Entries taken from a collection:
----------------

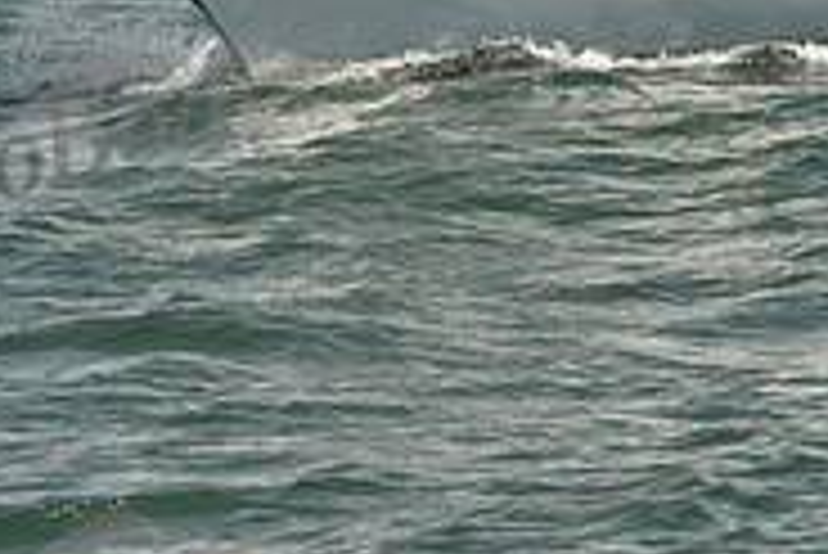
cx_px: 630
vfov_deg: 3.6
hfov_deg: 5.4
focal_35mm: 378
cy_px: -151
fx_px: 8701
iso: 320
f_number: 13
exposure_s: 1/800
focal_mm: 120
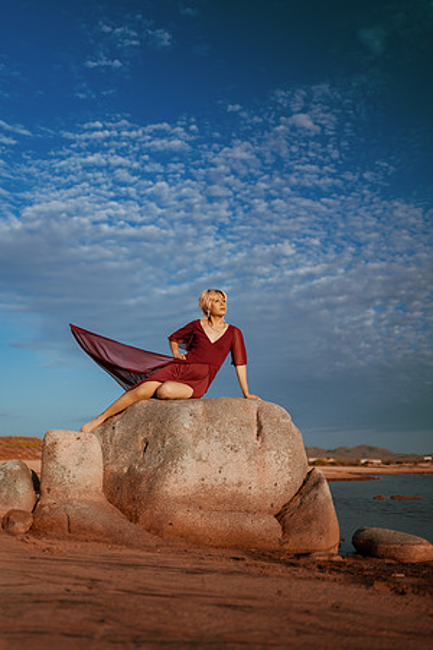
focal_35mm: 35
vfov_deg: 54.4
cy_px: 325
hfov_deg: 37.9
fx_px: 631
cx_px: 216
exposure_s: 1/8000
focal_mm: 35
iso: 100
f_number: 1.4
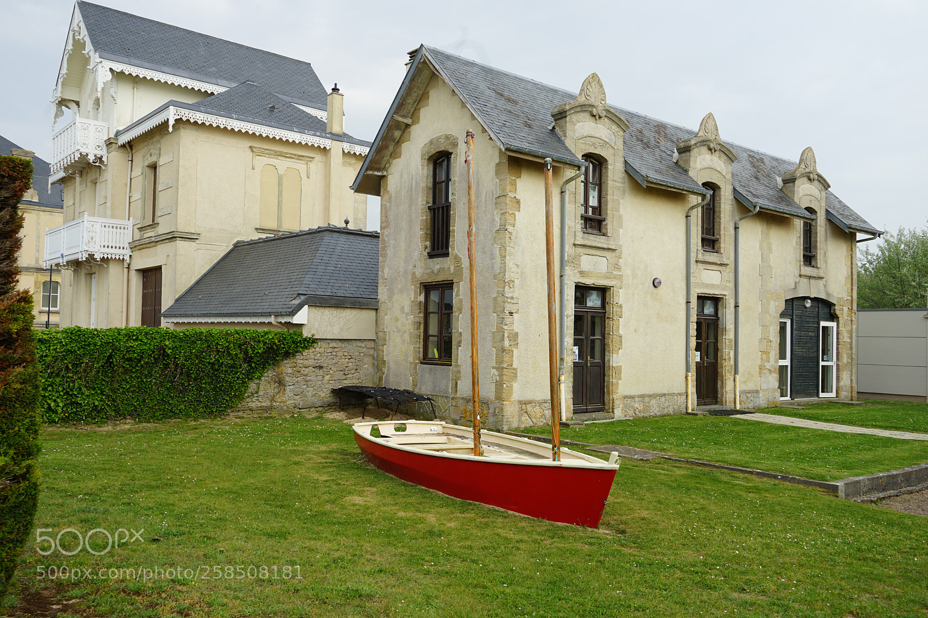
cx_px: 464
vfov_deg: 43.6
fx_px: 773
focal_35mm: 30
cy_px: 309
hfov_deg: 61.9
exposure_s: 1/100
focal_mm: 30
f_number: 9
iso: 100
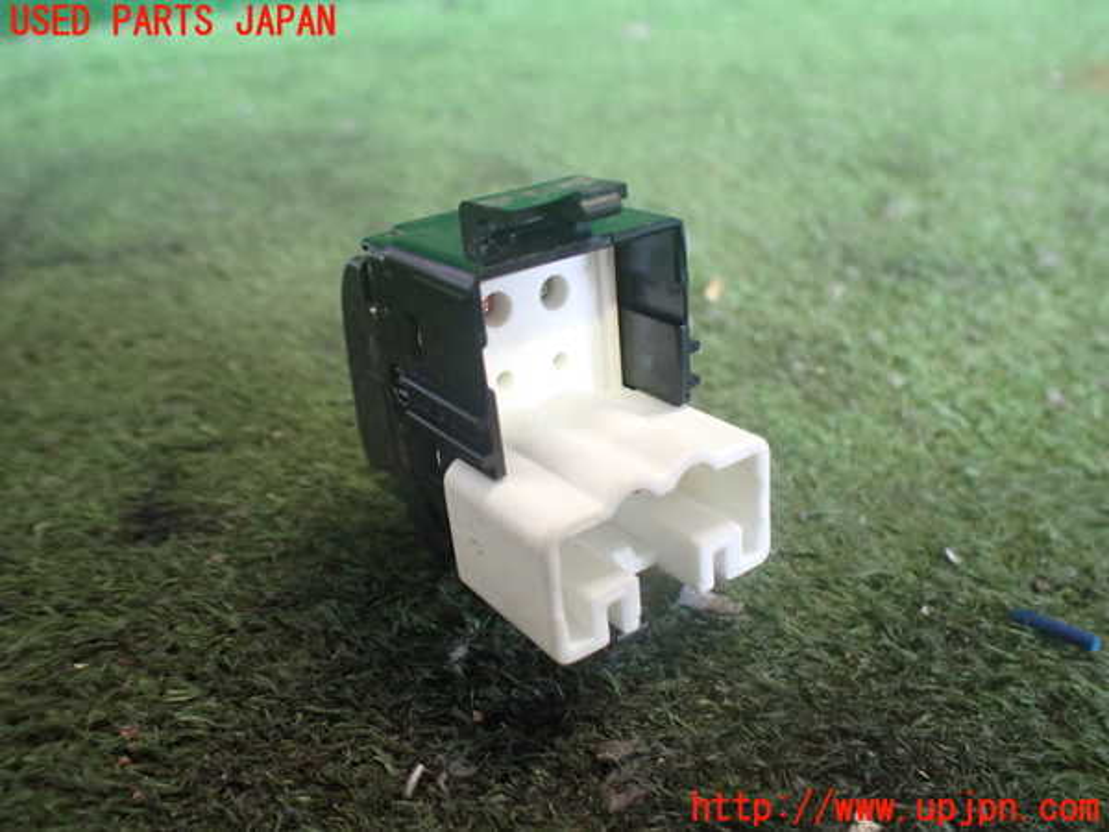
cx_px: 554
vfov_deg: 46.8
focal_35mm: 30
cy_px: 416
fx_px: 961
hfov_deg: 60.0
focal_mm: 5.4
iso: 800
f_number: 2.3
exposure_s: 1/100
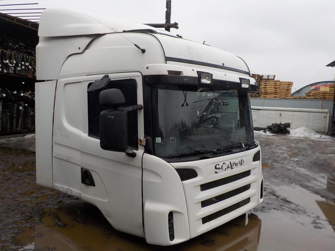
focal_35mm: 30
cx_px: 168
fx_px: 290
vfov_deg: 46.8
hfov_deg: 60.0
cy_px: 126
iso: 125
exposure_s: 1/800
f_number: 3.3
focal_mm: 4.1
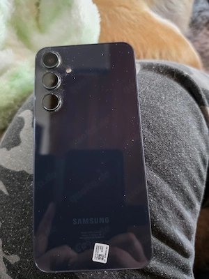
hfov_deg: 58.9
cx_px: 104
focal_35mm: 23
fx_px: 185
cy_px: 140
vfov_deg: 73.9
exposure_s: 1/15
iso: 1250
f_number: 1.4
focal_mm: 6.5
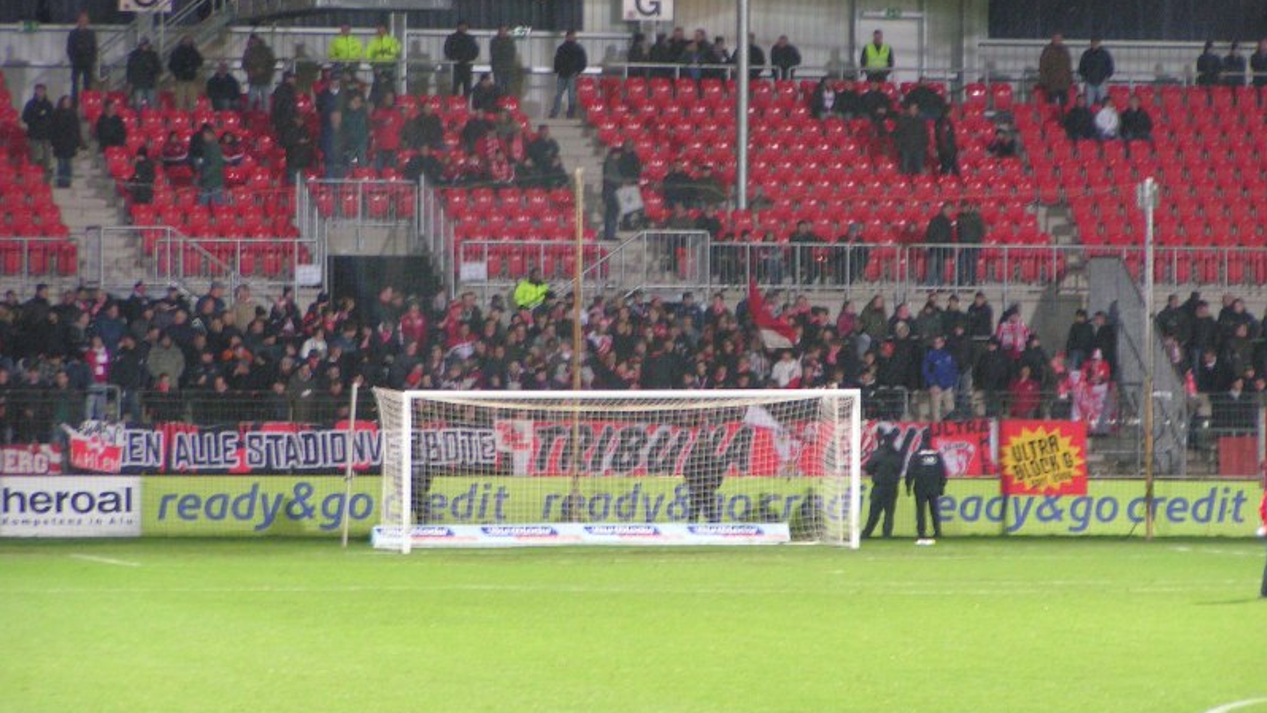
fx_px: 7560
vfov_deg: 5.4
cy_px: 318
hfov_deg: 9.6
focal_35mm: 225
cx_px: 634
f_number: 3.5
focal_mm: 31.5
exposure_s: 1/25
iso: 200
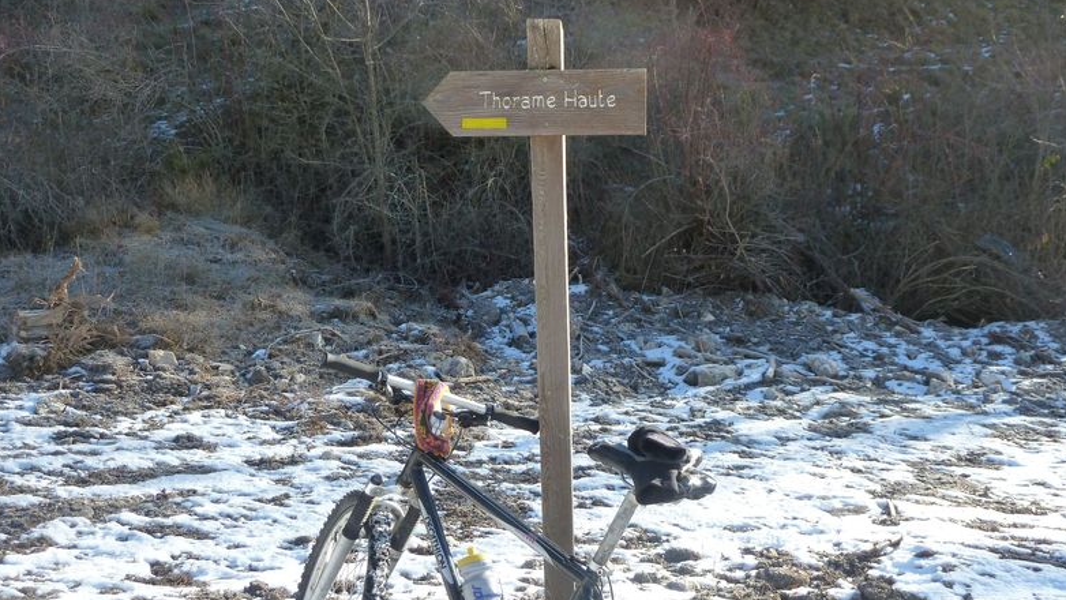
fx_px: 1102
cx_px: 537
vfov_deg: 30.4
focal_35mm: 39
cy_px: 337
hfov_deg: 51.6
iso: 125
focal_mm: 5.7
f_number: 4
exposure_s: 1/250
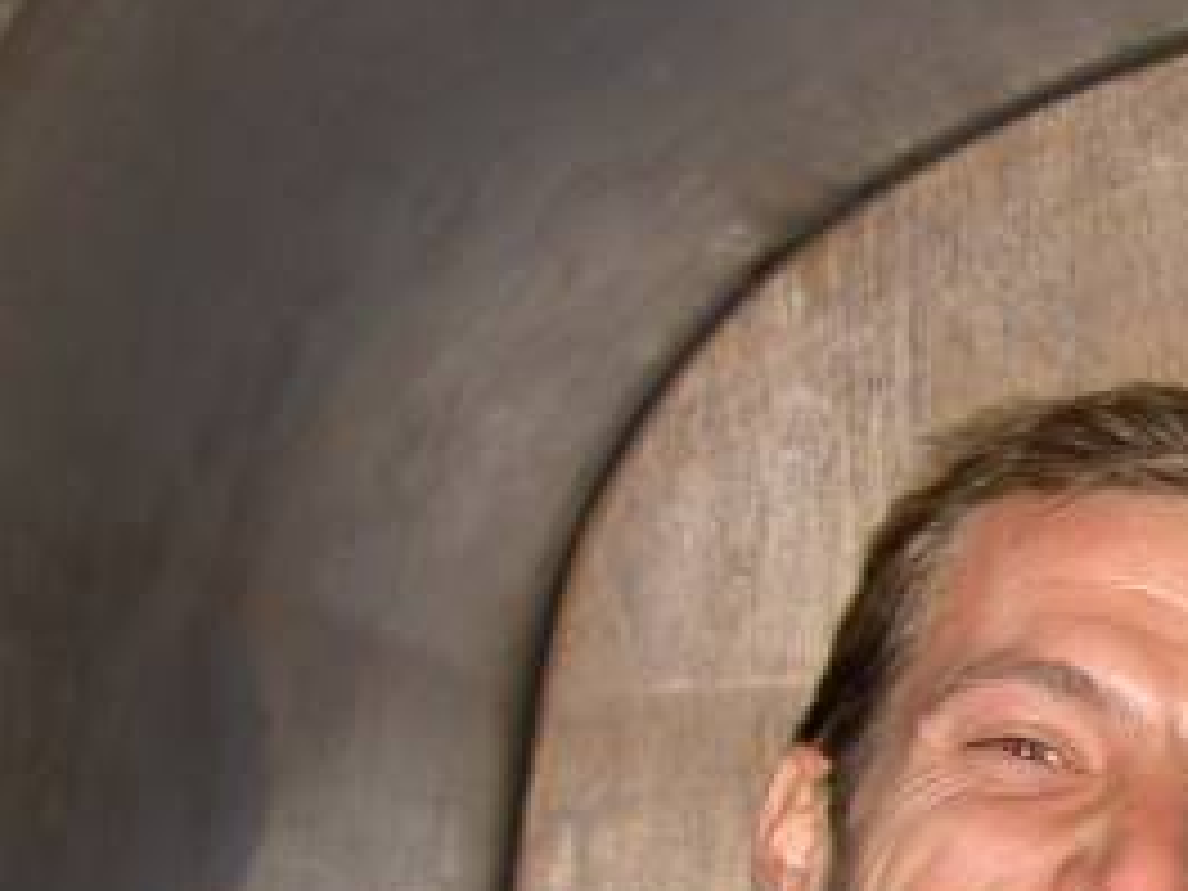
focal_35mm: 118
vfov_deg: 12.5
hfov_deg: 15.8
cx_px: 1580
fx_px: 4050
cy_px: 648
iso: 100
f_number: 2.8
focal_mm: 8
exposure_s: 1/30
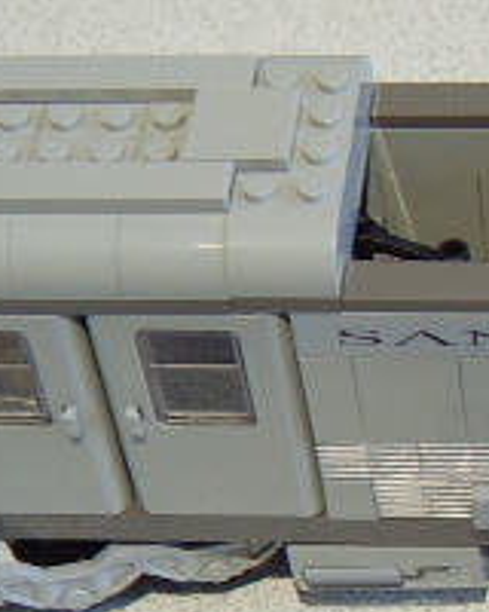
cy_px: 413
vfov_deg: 19.7
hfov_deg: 15.4
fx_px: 1755
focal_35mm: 97
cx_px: 565
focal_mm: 8.13
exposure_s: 1/19
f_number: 2.7
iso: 100
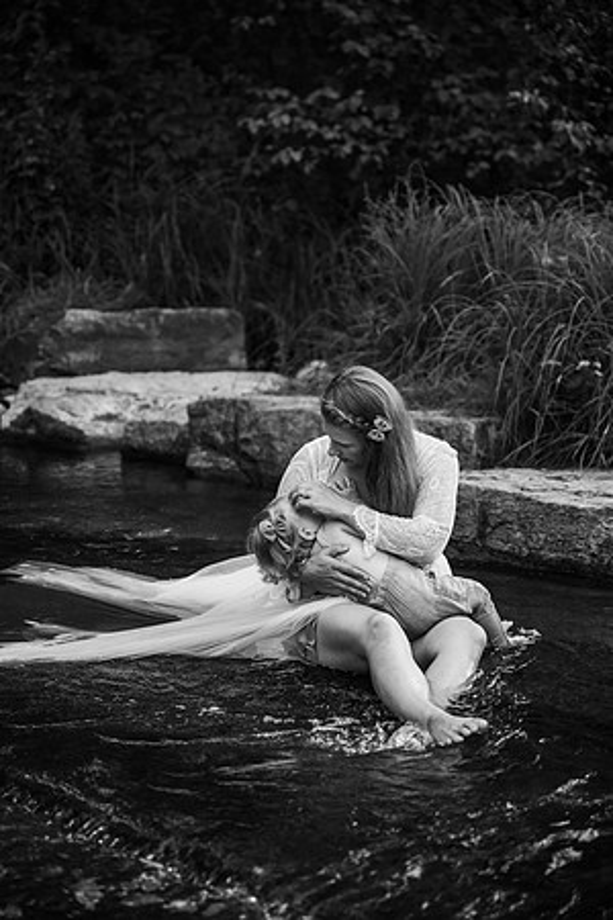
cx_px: 306
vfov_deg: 28.8
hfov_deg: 19.5
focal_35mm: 70
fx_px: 1788
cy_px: 460
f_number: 2.8
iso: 500
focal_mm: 70
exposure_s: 1/1000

----------------

Job item:
Set down every entry exactly as it appears, but skip the pictures.

Written answer:
cx_px: 630
vfov_deg: 3.6
hfov_deg: 5.4
focal_35mm: 378
cy_px: -151
fx_px: 8701
iso: 320
f_number: 13
exposure_s: 1/800
focal_mm: 120
focal_35mm: 35
vfov_deg: 54.4
cy_px: 325
hfov_deg: 37.9
fx_px: 631
cx_px: 216
exposure_s: 1/8000
focal_mm: 35
iso: 100
f_number: 1.4
cx_px: 464
vfov_deg: 43.6
fx_px: 773
focal_35mm: 30
cy_px: 309
hfov_deg: 61.9
exposure_s: 1/100
focal_mm: 30
f_number: 9
iso: 100
cx_px: 554
vfov_deg: 46.8
focal_35mm: 30
cy_px: 416
fx_px: 961
hfov_deg: 60.0
focal_mm: 5.4
iso: 800
f_number: 2.3
exposure_s: 1/100
focal_35mm: 30
cx_px: 168
fx_px: 290
vfov_deg: 46.8
hfov_deg: 60.0
cy_px: 126
iso: 125
exposure_s: 1/800
f_number: 3.3
focal_mm: 4.1
hfov_deg: 58.9
cx_px: 104
focal_35mm: 23
fx_px: 185
cy_px: 140
vfov_deg: 73.9
exposure_s: 1/15
iso: 1250
f_number: 1.4
focal_mm: 6.5
fx_px: 7560
vfov_deg: 5.4
cy_px: 318
hfov_deg: 9.6
focal_35mm: 225
cx_px: 634
f_number: 3.5
focal_mm: 31.5
exposure_s: 1/25
iso: 200
fx_px: 1102
cx_px: 537
vfov_deg: 30.4
focal_35mm: 39
cy_px: 337
hfov_deg: 51.6
iso: 125
focal_mm: 5.7
f_number: 4
exposure_s: 1/250
focal_35mm: 118
vfov_deg: 12.5
hfov_deg: 15.8
cx_px: 1580
fx_px: 4050
cy_px: 648
iso: 100
f_number: 2.8
focal_mm: 8
exposure_s: 1/30
cy_px: 413
vfov_deg: 19.7
hfov_deg: 15.4
fx_px: 1755
focal_35mm: 97
cx_px: 565
focal_mm: 8.13
exposure_s: 1/19
f_number: 2.7
iso: 100
cx_px: 306
vfov_deg: 28.8
hfov_deg: 19.5
focal_35mm: 70
fx_px: 1788
cy_px: 460
f_number: 2.8
iso: 500
focal_mm: 70
exposure_s: 1/1000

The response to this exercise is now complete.